E poi, una sfilza di picciotti, più o meno giovani, che si occupavano soprattutto della raccolta del pizzo agli ordini di Armanno. Uscito da poco dal carcere, dopo avere scontato una condanna per mafia, lo zio Michele si era rimesso subito in attività. I suoi uomini erano una macchina da soldi. La regola del pizzo era ferrea. I commercianti che pagavano e quelli che dovevano presto mettersi a posto erano indicati in un libro mastro delle estorsioni che lo stesso Armanno custodiva con cura.

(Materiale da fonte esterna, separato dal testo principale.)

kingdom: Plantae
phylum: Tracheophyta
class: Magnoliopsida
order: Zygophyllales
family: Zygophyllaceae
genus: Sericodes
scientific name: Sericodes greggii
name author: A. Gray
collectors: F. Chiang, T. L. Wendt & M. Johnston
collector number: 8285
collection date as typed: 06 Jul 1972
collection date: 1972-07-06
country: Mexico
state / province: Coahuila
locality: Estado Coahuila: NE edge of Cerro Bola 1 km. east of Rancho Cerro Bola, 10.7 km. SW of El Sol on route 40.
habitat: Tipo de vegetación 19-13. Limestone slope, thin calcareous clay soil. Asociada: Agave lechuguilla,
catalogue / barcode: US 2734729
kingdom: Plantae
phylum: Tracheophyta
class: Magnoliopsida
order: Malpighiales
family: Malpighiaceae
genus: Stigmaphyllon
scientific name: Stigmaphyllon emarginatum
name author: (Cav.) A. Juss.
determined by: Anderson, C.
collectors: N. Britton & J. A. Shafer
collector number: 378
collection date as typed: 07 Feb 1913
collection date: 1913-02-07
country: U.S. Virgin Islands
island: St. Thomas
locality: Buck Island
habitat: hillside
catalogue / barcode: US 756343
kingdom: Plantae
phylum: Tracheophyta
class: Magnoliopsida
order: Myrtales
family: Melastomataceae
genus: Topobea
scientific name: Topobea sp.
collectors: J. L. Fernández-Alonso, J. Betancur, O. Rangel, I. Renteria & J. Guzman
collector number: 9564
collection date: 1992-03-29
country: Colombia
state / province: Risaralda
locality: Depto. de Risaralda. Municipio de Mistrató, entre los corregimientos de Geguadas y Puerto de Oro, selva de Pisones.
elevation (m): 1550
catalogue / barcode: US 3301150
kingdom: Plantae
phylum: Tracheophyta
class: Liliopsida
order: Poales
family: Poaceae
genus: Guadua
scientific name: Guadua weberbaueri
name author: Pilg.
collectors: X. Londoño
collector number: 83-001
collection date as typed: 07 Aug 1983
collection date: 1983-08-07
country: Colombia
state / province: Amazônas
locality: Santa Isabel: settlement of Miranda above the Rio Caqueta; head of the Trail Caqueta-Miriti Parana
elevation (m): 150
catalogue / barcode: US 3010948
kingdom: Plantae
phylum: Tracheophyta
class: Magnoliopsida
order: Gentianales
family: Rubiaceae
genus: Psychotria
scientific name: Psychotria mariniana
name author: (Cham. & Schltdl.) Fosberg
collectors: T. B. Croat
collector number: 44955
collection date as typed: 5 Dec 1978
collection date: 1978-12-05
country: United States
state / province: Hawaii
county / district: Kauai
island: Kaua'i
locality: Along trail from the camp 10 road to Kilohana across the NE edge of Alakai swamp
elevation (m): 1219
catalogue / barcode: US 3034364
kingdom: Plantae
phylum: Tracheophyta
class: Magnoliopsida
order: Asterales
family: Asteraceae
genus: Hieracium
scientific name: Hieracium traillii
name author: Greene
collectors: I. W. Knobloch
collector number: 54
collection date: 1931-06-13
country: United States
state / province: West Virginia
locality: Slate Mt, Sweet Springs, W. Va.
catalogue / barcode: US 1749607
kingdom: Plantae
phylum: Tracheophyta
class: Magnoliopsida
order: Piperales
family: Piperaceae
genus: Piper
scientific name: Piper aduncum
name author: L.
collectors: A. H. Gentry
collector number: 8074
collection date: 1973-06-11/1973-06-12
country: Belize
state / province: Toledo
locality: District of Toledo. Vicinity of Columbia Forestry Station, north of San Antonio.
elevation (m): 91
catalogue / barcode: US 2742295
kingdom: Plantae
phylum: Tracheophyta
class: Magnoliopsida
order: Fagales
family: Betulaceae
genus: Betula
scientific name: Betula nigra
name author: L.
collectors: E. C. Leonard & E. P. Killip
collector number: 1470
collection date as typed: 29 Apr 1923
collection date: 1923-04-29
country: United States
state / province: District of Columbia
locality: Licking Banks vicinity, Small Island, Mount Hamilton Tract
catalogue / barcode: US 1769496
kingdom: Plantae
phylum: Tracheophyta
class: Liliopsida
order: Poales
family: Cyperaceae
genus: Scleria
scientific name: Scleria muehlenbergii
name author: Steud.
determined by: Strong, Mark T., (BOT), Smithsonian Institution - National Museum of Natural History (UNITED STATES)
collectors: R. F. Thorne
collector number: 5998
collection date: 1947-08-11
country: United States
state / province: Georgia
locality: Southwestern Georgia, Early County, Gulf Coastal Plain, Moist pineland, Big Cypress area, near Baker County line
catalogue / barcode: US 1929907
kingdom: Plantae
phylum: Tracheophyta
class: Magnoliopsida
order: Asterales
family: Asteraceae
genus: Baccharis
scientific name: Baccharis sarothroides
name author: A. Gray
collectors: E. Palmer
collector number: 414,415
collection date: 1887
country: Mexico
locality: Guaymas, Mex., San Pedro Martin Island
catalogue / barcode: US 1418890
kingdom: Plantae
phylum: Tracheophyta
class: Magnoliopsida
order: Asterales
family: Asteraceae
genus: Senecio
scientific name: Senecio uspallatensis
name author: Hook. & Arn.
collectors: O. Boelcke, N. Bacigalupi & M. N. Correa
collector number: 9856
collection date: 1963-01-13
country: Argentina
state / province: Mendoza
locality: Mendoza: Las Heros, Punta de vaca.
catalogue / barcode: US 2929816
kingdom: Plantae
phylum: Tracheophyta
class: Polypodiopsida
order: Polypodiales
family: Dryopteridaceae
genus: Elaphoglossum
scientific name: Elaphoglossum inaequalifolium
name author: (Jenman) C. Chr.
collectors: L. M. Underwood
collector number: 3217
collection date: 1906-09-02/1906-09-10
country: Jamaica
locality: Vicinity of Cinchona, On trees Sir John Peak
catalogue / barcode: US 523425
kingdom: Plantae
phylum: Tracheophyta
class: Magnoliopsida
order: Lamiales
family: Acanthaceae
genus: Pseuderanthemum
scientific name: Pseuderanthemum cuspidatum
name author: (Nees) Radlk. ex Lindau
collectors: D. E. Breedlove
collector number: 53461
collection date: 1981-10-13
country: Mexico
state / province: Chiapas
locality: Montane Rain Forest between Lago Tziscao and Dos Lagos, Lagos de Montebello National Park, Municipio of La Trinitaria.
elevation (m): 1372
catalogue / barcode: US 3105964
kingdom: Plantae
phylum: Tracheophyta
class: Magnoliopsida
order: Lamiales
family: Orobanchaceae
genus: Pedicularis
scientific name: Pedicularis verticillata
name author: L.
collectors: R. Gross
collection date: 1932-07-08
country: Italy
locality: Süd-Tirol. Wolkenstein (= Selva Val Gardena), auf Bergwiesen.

Nel corso delle conversazioni intercettate fra Armanno e il suo braccio destro Maurizio  Lareddola si faceva riferimento al libro mastro e al rendiconto con cui confrontare le somme incassate: “Io gli ho detto di fare tutto quello che, è li deve confrontare con quelli che ho scritto io”. Secondo Armano, alcuni negozianti mancavano all’appello: “… gli dici dammi le cose, e dimmi quante ne sono, no no no, quante no sono restate. Le hai fatte tutte? Lui ora vuole mettersi a picchiare. Mi sembra che la vedo moscia… io fiducia non ne do più a nessuno, parliamoci chiaro… Noi possiamo pure salire lo sai? Sono le cinque… guarda chi c’è, c’è questo qua, questo prima era… e all’epoca gli ho rotto le corna… Lui deve prendere i soldi del bar…del forno di là. Il crasto, il macellaio di qua, me l’ha portata”. A volte capitava che i conti non tornassero: “… pensavo, io ho fuoriuscite, giusto è? Perché poi mi trovo sprovvisto” ed aggiungeva che in base ai suoi calcoli mancavano ancora alcune somme “perché vedo quelli che ci sono, quelli che sono scritti e dico minchia ma com’è che mancano soldi, mi hai capito?… domani, dobbiamo acchiappare a quello, il negoziante, quel carabiniere ci deve dare i soldi questa settimana… questo cornuto li, mi sembra che usciva un milione …inc… non mi ricordo…un milione, due milione … sono passati quindici anni… guarda dov’è l’animaletto. Minchia cosa da andarci e dire ma ancora non me li dai… ancora non me li dai cinquecento euro? E a momento viene, sta venendo Pasqua, che poi ci sono quelli di Pasqua e meglio che ce li dà adesso, hai capito?”.